■ Task material:
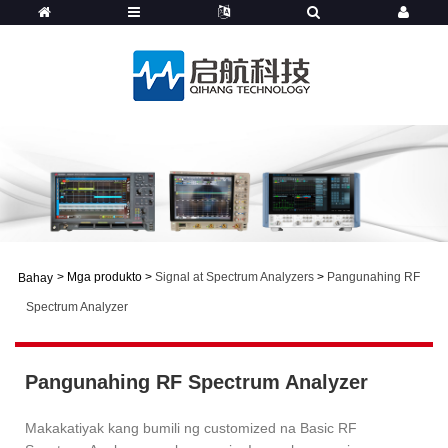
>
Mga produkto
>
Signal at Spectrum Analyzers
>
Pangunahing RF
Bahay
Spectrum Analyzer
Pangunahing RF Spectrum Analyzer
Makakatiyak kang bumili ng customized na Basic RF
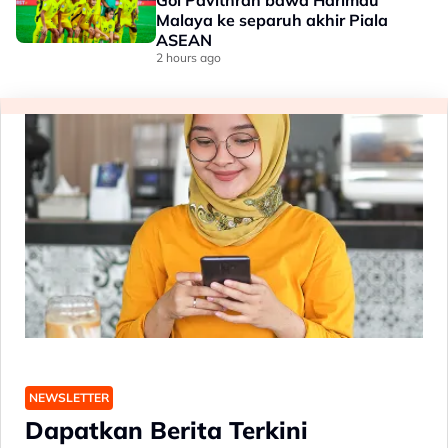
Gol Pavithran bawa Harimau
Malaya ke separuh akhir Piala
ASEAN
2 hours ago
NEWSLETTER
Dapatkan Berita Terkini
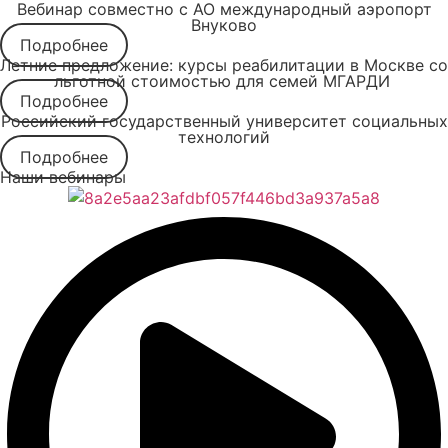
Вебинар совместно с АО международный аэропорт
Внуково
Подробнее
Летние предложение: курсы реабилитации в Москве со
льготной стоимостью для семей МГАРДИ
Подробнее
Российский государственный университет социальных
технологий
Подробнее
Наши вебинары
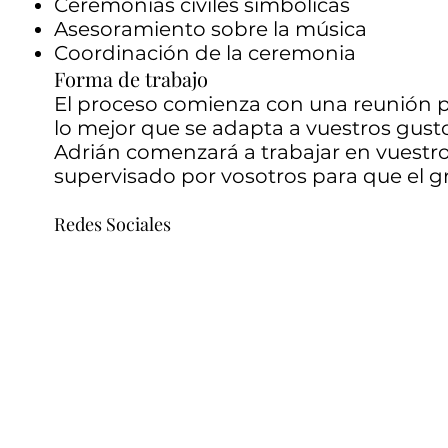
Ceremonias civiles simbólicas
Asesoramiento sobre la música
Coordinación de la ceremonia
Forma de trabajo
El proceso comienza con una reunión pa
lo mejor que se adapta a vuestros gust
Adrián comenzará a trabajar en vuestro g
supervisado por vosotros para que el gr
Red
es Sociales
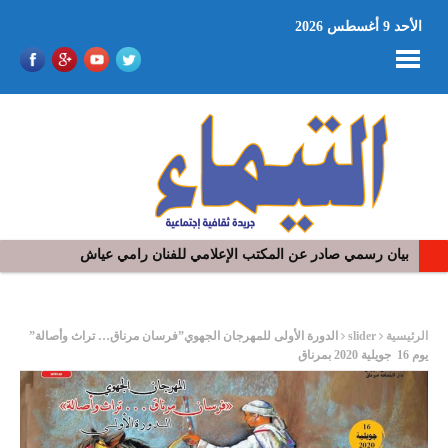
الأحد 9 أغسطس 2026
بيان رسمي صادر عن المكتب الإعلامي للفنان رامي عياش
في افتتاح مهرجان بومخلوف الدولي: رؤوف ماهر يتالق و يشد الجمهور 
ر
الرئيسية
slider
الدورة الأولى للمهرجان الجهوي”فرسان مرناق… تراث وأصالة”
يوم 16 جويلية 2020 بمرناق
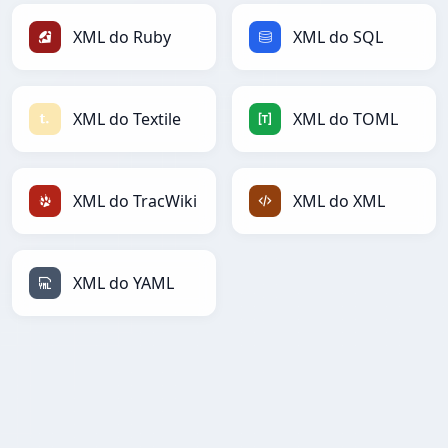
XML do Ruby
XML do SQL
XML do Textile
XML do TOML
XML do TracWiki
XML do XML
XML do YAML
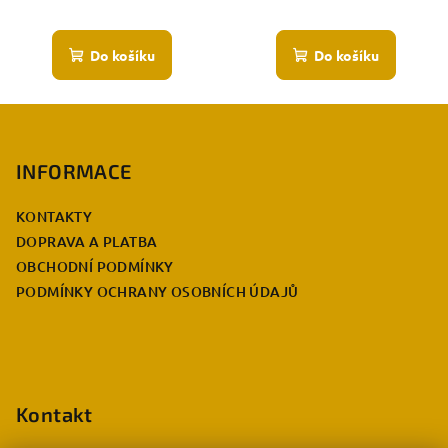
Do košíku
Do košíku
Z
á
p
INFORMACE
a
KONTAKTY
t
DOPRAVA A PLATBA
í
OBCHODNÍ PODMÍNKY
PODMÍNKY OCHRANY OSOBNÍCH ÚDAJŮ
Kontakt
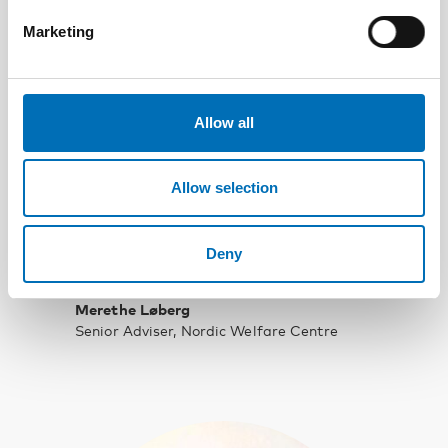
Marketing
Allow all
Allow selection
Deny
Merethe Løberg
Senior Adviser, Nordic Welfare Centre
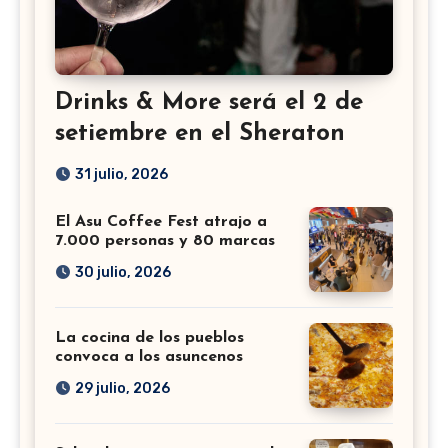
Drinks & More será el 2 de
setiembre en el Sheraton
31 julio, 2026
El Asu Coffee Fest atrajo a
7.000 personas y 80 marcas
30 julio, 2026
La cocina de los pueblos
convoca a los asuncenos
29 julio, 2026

■ Task objective: Copy every line of the listing containing the string "PODMÍNKY".

■ Finished exercise:
OBCHODNÍ PODMÍNKY
PODMÍNKY OCHRANY OSOBNÍCH ÚDAJŮ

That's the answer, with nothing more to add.